Provided entries:
#####

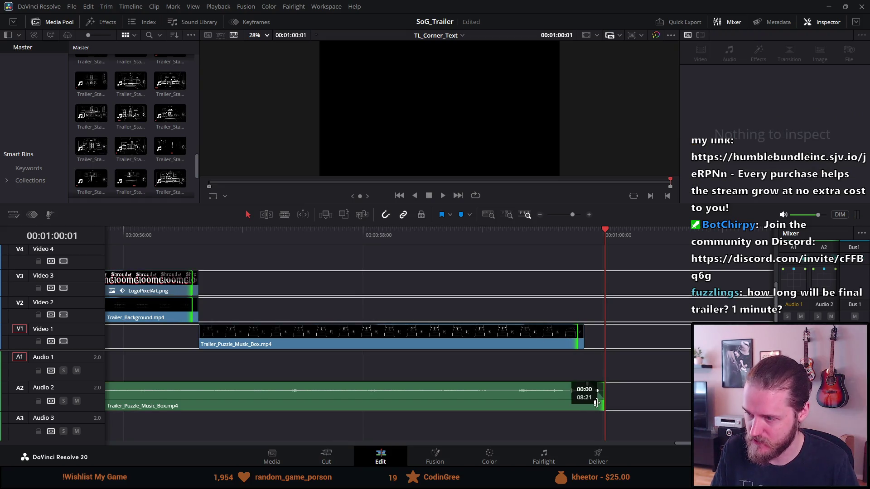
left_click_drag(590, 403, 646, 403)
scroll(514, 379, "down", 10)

#####

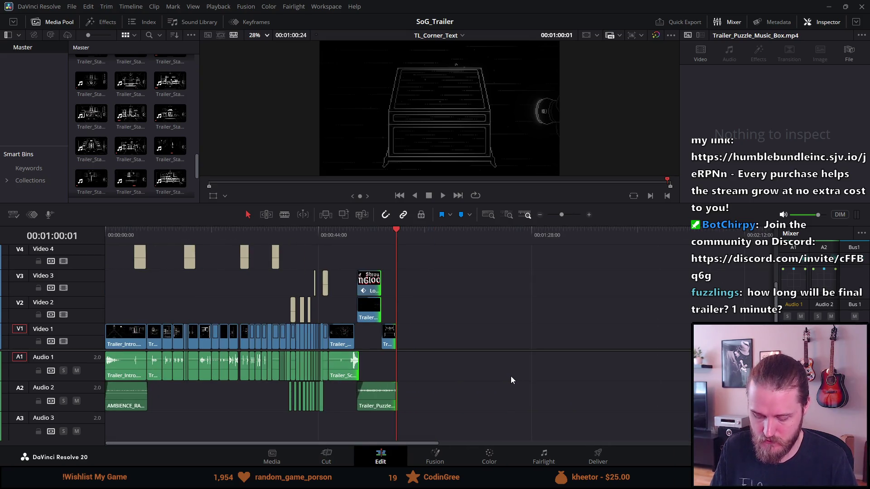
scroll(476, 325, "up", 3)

#####

What to work on: Go through the listing above and return every line where the word "scroll" occurs.

Task answer:
scroll(514, 379, "down", 10)
scroll(476, 325, "up", 3)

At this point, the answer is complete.